ロボアドバイザーの仕組みはどうなっているのか?
投資すべきかどうかの是非は後述するとして、まずはロボアドバイザーの仕組みを説明します。
「AI(人工知能)を活用して」というと、ものすごい複雑なコンピューターの処理があって、そこに出てくる結果としてこういった運用が出てくるのではないかと思われてしまいがちですが、実際のところはすごくシンプルな内容となっています。
簡単にいうと、以下の2つで説明できます。
1つ目は、質問に答えてリスク許容度を判定する。2つ目は、リスク許容度ごとに7種類のETFを組み合わせる。これがこのロボアドバイザーのすべてというところになっています。たったこれだけ?と思う方もいるかもしれませんので、もっと踏み込んで見てみましょう。
まず、1つ目の「質問」ですけれども、口座を開設する時に、投資者の属性について6つの質問が行われます。その6つとは「現在何才ですか?」それから「年収はいくらですか?」そして「金融資産はいくらですか?」さらに「毎月の積立額」を聞いてきます。
この投資は積み立て投資を前提としていますから、毎月の積立額、それから資産運用の目的、そして、もし株価が1か月で20%下落したら、「追加投資したいですか?それともむしろ資金を引き揚げたいですか?何もしないですか?」といった質問が行われます。
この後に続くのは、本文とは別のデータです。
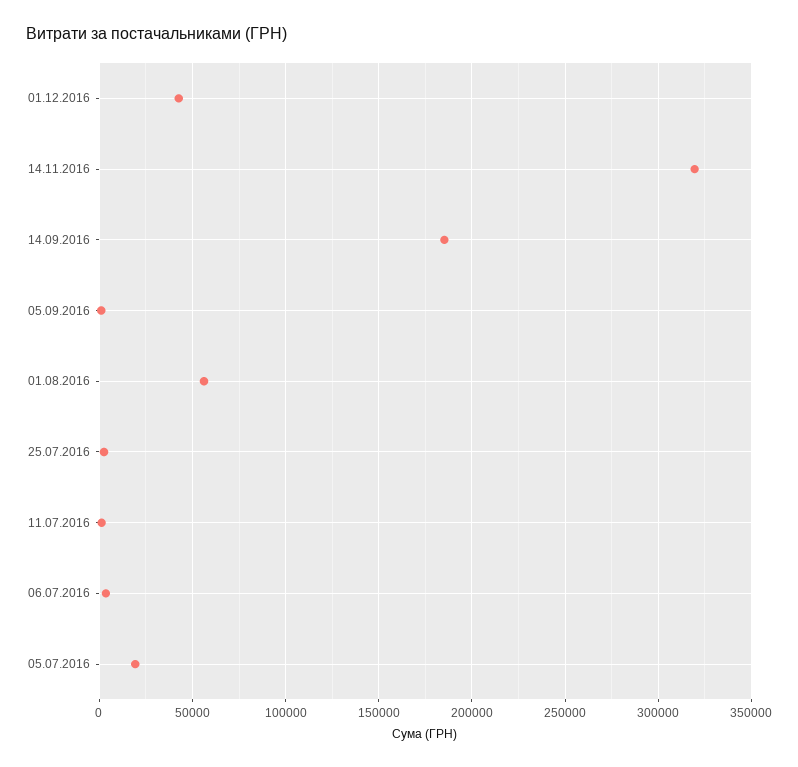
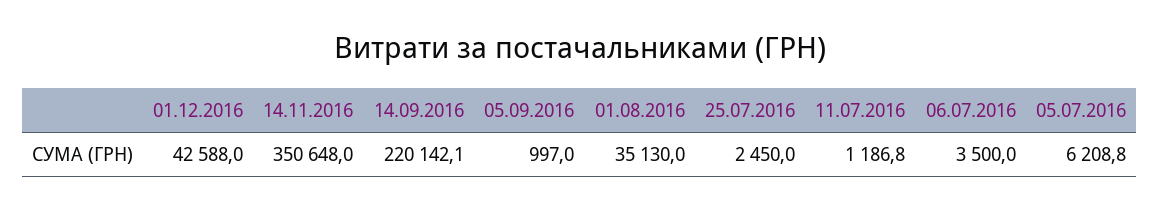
14.11.2016: 320000 -> 350648
14.09.2016: 185000 -> 220142.1
01.08.2016: 55000 -> 35130
05.07.2016: 20000 -> 6208.8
この6つの質問からランク付けして、リスク許容度がを1〜5段階に設定(5がリスク許容度が高いところ、1が最も低いというところ)されるようになっています。
すなわち、この6つの質問から出てくる結論としては、このリスク許容度が1から5というところしかありません。これは実はAIでもなんでもなくて、ただプログラムが組まれているだけだと思います。
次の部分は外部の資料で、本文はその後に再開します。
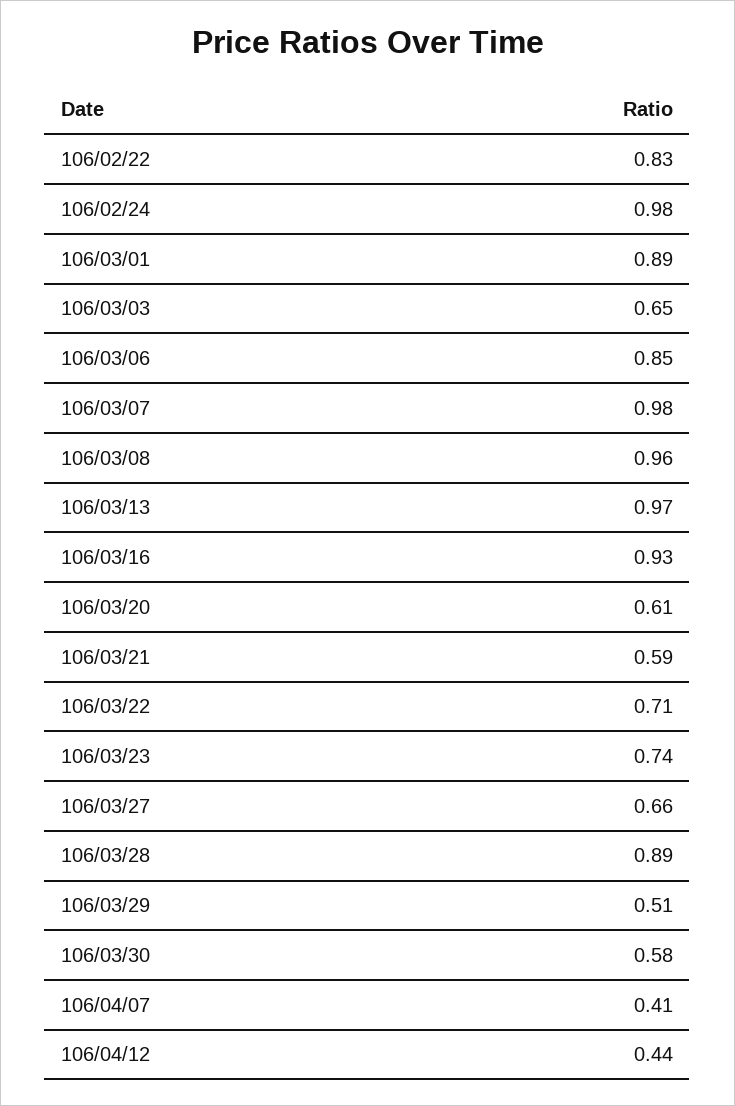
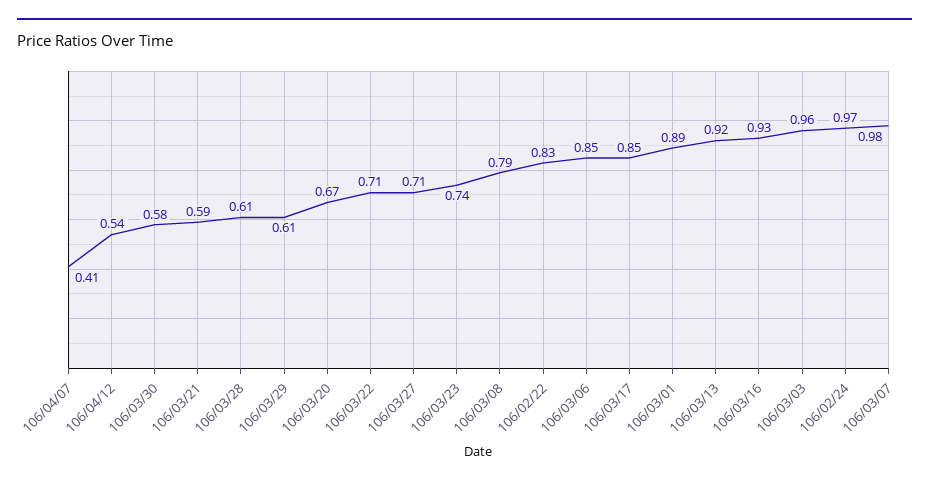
106/02/24: 0.98 -> 0.97
106/03/03: 0.65 -> 0.96
106/03/08: 0.96 -> 0.79
106/03/13: 0.97 -> 0.92
106/03/20: 0.61 -> 0.67
106/03/27: 0.66 -> 0.71
106/03/28: 0.89 -> 0.61
106/03/29: 0.51 -> 0.61
106/04/12: 0.44 -> 0.54
106/03/17: none -> 0.85

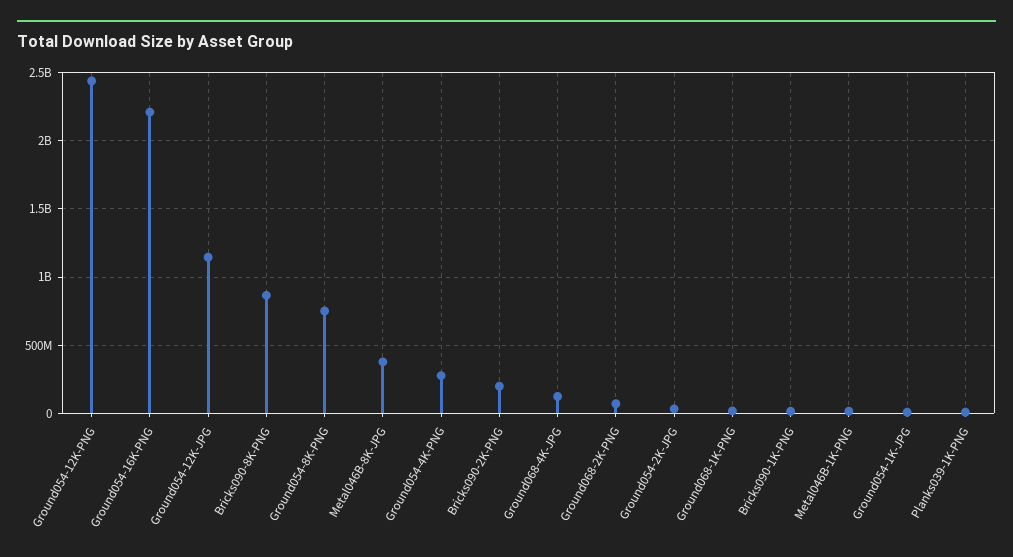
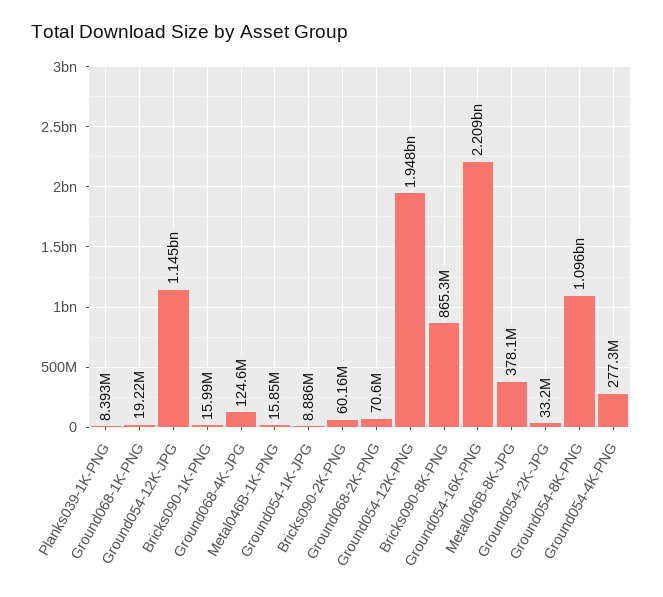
Ground054-12K-PNG: 2450000000 -> 1948000000
Ground054-8K-PNG: 750000000 -> 1096000000
Bricks090-2K-PNG: 200000000 -> 60160000

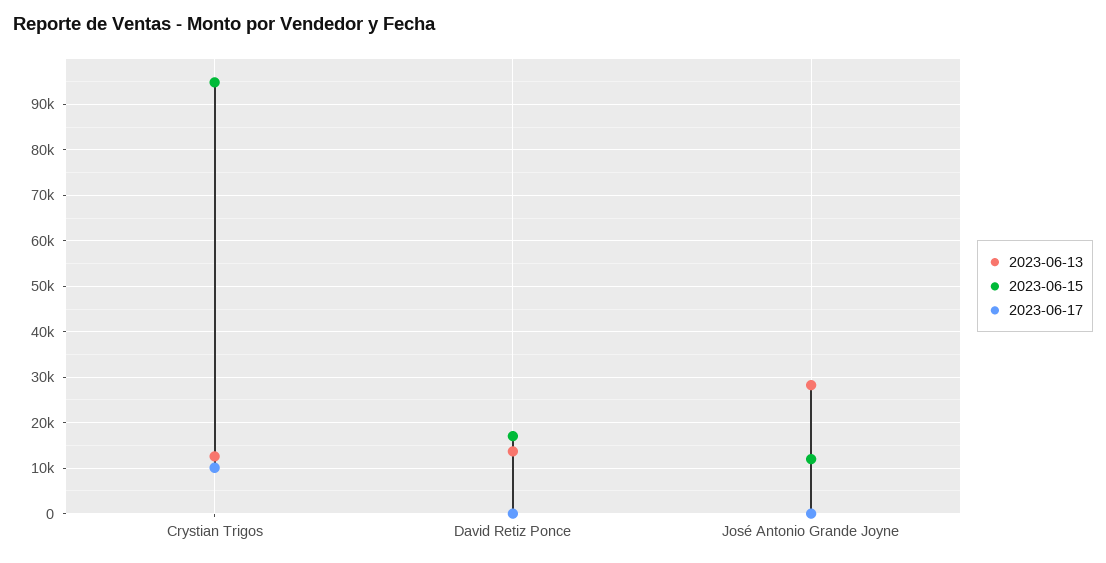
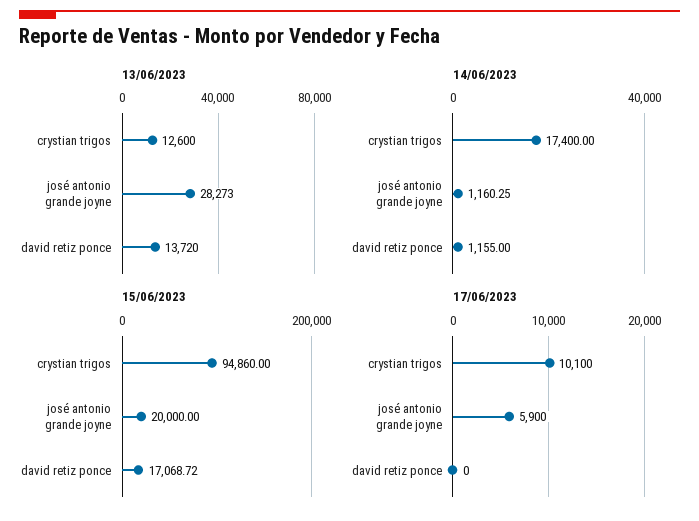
2023-06-15, José Antonio Grande Joyne: 12000 -> 20000
2023-06-17, José Antonio Grande Joyne: 0 -> 5900
14/06/2023, Crystian Trigos: none -> 17400
14/06/2023, José Antonio Grande Joyne: none -> 1160.25
14/06/2023, David Retiz Ponce: none -> 1155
皆さんチャートのアンケートみたいなものを見たことないでしょうか。何かを聞いてYESとNOで比べてYESだったらこっちへ進んで、NOだったらこっちに進んでという仕組みで、最終的に例えばこういう性格ですよ、みたいな性格診断とか。よく使われるやつだと思うのですが、そういう仕組みを見たことがありますよね。
これと、今の説明したようなものと、ほとんど変わらないというものなのです。AIというほどのものはないのではないかな?という風に考えています。
さらに進めて見てみましょう。
投資内容はどう決定する?
どうやって投資するのかというと、7種類のETFの中から選ぶということになっています。
それは、米国株VTI、日欧株(VEA)、新興国株(VWO)、米国債券(AGG)、物価連動債(TIP)、金(GLD)、不動産(IYR)というものになっています。
ETFとは上場投資信託と言われるもので、いろんな株を一纏めにした商品です。まとまったものを上場、すなわち市場で誰でも取引できるといったものになっています。
この7種類のETFを組み合わせて、リスク許容度に応じて5つのパターンがあるということになります。
これが最初に投資する金額を割合で割り振るのですが、この組み合わせのパターンは5つしかありません。
複雑なことではなくて、先程のアンケートのようなものでリスク許容度を判定して、それで許容度1だったらこの割合、2だったらこの割合、3だったらこの割合というのが決まっています。
それを自動的に当てはめて、その人が答えたような割合になるように資産を振り分けるという、たったこれだけのことなんです。
すなわち、AIと言ってはいますが、なんら複雑のことはやっていない、シンプルで簡単なことを行っていると言えます。